Passage fourni.
··········

7. Versements à l'actif de la faillite
Selon son niveau de revenus, le débiteur devra verser une somme mensuellement au SAI. La somme à verser est déterminée par l’instruction 11R2 traitant du revenu excédentaire.
8. Séances de consultations
Le débiteur consommateur est tenu de participer à deux séances de consultations données par le SAI. Ces séances d’une durée d’environ une heure traitent de divers sujets reliés aux finances personnelles : budget, épargne, consommation, crédit, etc. L’objectif de ces deux séances est de réhabiliter le débiteur et de lui inculquer de saines habitudes financières.
9. Libération
Si le débiteur a complété tous ses devoirs (a fait tous les paiements requis, a assisté aux deux séances de consultation, a participé aux assemblées, si requises), celui-ci est éligible à la libération de sa faillite.

··········

Les données.
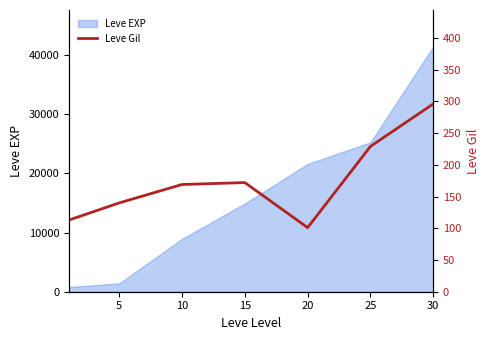

Which category has the lowest value across all series?

20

··········

Votre tâche.
Poursuivez le passage sur les étapes de la faillite du débiteur, en reprenant juste après sa dernière phrase.

Réponse attendue.
Pour un débiteur qui en est à sa première faillite, qui a complété tous ses devoirs et dont la libération n’est pas contestée (par le SAI, le BSF ou un créancier), celui-ci est éligible à une libération automatique, ce qui veut dire qu’il n’a pas à se présenter à une audition à la cour.
Si une audition à la cour est requise, un jugement sera rendu par le tribunal pour une libération :
Quelle est la durée d'une faillite ?
La durée d’une faillite est déterminée selon deux paramètres : les revenus de l’unité familiale et le nombre de faillites antérieures.
Pour une première faillite :
Pour une deuxième faillite :
Pour une troisième faillite (ou plus), avec ou sans revenus excédentaires, après 12 mois, une audition au tribunal est requise et la durée de la faillite sera établie à ce moment. Cette durée est généralement entre 12 et 36 mois.
Un débiteur qui dépose une faillite et qui n’est pas en revenus excédentaires, mais qui le devient au cours de sa faillite, verra la durée de sa faillite ajustée. Il en est de même pour un débiteur qui avait initialement des revenus excédentaires, en autant que la durée la plus courte n’ait pas été dépassée.
Quel est le coût d'une faillite ?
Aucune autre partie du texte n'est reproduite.